▸ READING TEXT:
Participants and procedurę

Participants

Five hundred and thirty-four students of social sciences and management (Poland, n = 245, 31% men, Vietnam, n = 115, 36% men, and Puerto Rico, n = 300, 43% men) ranging in age from 16 years to 47 years (M = 21.47) participated in the study.

Measures

Entitlement. Entitlement attitudes were measured by the Entitlement Questionnaire – Short Form (Żemojtel-Piotrowska et al., 2015b). This scale consists of 15 items, five per scale. It serves as a measure of active entitlement (e.g. I deserve the best; It is necessary to claim what you deserve; I often demand to be treated properly), passive (Everybody has the right to expect help from the state when in need; Disadvantaged persons deserve institutional help; The state should take care of the livelihood of the poorest); and revenge (Someone who hurts me cannot expect my sympathy; I have difficulty forgiving harm done to me; I don’t forgive the wrongs I have suffered). Participants answered questions on the scale with scores ranging from 1 or completely disagree to 6 or completely agree. The scale has proven reliability and validity (Piotrowski & Żemojtel-Piotrowska, 2009; Żemojtel Piotrowska et al., 2015b). Cronbach’s α reliabilities of active, passive and revenge entitlement were, respectively, .80, .90, .81 in Poland, .72, .63, .80 in Puerto Rico, and .67, .67, .81 in Vietnam.
Hedonistic well-being. Hedonistic well-being was defined as general satisfaction with life and positive evaluation of its different aspects (cognitive component) and as a positive affective balance (affective component, see Diener et al., 1985). Based on the conception of Diener et al. (1985), we included two measures of cognitive well-being: the Personal Well-Being Index (PWI, International Wellbeing Group, 2013) and the Satisfaction with Life Scale (SWLS) (Diener et al., 1985) and a measure of affective well-being: the Positive and Negative Affect Schedule (PANAS) (Watson, Clark, & Tellegen, 1988). The PWI contains 8 items, each one describing a specific domain. Participants answer (on a scale from 0 – completely not satisfied to 10 – totally satisfied) to what extent he or she is satisfied with a particular domain (e.g. future security or health) (see International Wellbeing Group, 2013). The SWLS is one of the most popular scales available for measuring general satisfaction with life. In the current study, participants answered questions on the scale with scores from 1 – strongly disagree to 5 – strongly agree (Diener et al., 1985). The PANAS serves as a measure of the affective component of well-being and contains 10 descriptions of positive emotions (e.g. enthusiastic, happy) and 10 of negative emotions (e.g. frightened, upset). Participants are asked how often they have experienced a particular emotion within recent weeks. In the present study, we asked participants how they typically feel, and they answered on a scale ranging from 1 – very slightly or not at all to 5 – extremely (Watson et al., 1988).

▸ YOUR GOAL: Copy out, word for word, the part of the study-methods text starting at "Five hundred and" and ending at "in the study.".

▸ DATA ENTRIES:
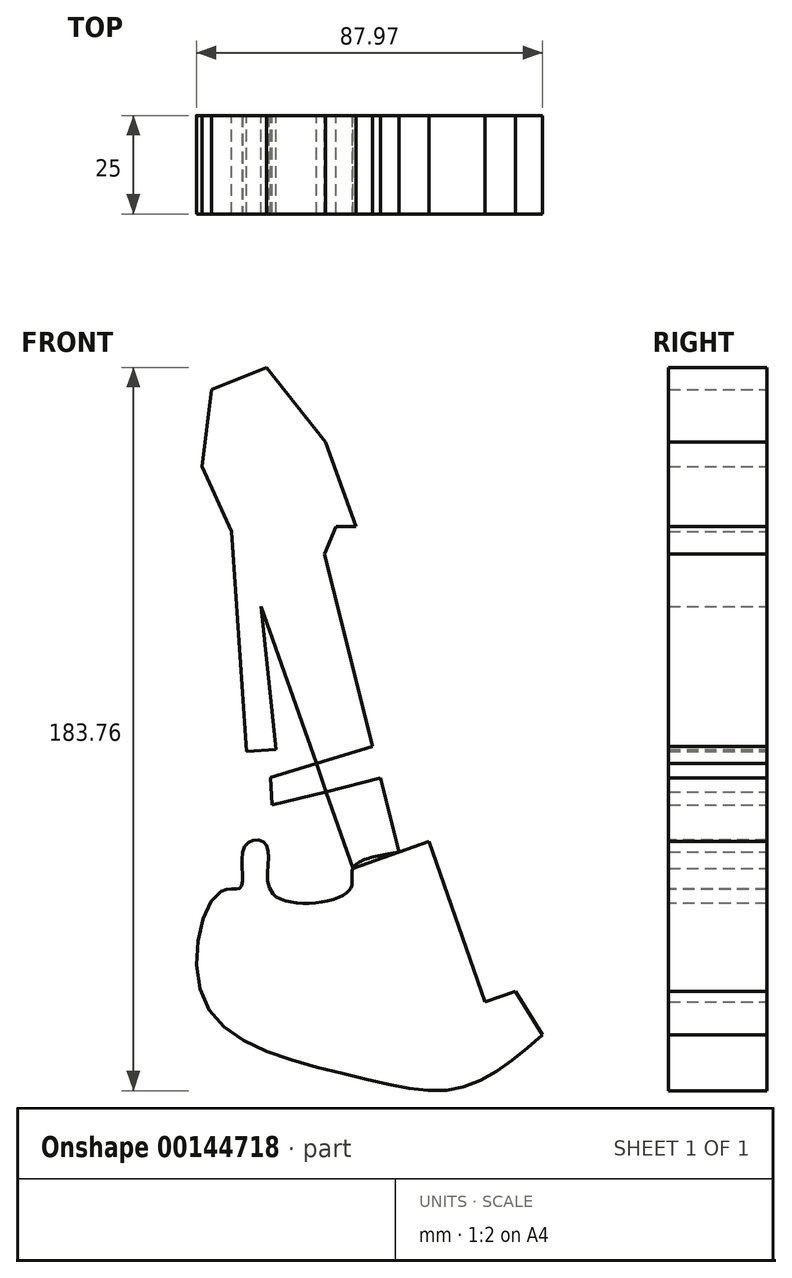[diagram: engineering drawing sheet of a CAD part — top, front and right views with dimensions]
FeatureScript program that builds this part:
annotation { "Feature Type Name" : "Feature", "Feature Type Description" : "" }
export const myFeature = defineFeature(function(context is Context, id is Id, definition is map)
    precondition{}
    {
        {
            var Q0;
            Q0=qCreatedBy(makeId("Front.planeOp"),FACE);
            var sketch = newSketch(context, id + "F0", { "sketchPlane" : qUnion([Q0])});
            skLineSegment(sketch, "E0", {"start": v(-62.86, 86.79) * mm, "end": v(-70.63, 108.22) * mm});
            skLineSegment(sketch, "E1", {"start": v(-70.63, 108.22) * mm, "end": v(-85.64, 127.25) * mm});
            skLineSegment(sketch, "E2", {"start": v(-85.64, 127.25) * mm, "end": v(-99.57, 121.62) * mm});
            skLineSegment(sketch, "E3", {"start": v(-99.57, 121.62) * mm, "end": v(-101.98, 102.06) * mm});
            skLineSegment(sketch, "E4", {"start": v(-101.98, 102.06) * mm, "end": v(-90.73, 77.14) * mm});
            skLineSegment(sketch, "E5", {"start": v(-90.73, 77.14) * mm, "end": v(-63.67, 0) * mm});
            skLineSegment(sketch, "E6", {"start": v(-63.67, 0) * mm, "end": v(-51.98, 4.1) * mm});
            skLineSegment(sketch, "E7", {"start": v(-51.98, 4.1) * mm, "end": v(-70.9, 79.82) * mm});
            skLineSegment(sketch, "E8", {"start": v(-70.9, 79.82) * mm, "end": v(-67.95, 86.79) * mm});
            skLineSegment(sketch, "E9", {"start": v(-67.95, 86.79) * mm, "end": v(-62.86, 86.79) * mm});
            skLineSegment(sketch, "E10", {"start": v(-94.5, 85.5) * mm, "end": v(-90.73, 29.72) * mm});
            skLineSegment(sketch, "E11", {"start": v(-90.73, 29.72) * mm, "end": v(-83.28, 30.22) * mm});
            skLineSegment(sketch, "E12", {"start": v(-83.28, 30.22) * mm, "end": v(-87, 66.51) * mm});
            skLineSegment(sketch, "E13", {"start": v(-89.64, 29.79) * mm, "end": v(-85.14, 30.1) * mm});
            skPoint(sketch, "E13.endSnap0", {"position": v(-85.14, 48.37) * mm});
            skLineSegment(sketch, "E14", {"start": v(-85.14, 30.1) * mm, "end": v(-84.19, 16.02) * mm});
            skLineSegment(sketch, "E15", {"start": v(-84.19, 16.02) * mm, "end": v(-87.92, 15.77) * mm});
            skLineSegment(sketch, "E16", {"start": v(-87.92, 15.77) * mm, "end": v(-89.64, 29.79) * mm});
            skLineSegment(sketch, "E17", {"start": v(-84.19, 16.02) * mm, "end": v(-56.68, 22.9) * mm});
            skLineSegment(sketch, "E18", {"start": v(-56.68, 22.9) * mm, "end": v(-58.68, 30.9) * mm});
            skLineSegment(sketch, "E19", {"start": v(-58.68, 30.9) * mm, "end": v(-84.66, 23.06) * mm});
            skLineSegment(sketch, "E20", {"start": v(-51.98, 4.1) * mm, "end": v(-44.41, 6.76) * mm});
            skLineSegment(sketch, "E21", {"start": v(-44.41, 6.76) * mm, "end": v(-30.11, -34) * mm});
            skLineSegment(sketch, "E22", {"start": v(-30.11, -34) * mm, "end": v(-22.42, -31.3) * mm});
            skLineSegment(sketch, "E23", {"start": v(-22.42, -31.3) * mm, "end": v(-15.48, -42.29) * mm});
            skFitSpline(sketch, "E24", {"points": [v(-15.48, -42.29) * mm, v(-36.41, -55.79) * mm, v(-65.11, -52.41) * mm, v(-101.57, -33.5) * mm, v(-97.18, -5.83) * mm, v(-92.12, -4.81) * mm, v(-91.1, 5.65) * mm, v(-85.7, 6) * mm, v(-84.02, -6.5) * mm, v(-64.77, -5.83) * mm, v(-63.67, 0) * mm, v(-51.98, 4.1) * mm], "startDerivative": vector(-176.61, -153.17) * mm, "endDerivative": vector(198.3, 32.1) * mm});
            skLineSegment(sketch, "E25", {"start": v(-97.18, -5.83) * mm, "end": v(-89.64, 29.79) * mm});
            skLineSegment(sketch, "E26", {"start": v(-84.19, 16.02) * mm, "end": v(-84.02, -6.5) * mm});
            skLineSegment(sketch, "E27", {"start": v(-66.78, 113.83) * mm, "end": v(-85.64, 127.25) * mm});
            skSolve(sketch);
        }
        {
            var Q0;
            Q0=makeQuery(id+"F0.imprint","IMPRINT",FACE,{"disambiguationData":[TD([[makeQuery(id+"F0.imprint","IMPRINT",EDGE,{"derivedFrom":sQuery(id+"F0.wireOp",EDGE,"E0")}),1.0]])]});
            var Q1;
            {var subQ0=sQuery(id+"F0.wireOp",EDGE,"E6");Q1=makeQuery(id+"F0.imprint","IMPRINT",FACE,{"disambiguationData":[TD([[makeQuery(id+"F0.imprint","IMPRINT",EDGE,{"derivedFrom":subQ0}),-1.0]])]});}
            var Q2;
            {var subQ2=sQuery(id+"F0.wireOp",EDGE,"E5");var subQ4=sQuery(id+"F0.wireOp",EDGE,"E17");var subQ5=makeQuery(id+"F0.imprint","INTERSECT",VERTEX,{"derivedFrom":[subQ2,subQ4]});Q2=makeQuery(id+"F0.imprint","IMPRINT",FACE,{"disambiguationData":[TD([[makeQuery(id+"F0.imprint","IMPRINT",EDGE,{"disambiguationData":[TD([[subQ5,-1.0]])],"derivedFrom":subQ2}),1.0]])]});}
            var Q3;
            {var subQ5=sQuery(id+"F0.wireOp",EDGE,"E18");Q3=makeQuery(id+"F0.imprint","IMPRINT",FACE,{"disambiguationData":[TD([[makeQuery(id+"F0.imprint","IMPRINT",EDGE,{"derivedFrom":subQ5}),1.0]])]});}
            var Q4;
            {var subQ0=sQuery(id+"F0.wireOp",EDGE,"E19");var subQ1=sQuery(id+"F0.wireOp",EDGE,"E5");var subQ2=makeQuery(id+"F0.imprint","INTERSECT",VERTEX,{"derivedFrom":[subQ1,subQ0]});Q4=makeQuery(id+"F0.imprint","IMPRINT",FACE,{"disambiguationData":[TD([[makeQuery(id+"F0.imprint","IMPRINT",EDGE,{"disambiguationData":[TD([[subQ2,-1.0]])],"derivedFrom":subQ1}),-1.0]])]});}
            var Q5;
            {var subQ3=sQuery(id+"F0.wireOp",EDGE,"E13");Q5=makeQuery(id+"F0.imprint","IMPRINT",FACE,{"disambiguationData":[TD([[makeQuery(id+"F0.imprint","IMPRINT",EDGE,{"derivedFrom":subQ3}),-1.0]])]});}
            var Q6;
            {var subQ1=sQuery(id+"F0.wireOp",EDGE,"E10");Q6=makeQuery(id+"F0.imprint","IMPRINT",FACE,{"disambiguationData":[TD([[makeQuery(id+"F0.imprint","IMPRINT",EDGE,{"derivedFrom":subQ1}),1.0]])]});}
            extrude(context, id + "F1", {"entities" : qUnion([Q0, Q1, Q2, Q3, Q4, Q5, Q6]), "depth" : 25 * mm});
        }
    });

▸ REPLY:
Five hundred and thirty-four students of social sciences and management (Poland, n = 245, 31% men, Vietnam, n = 115, 36% men, and Puerto Rico, n = 300, 43% men) ranging in age from 16 years to 47 years (M = 21.47) participated in the study.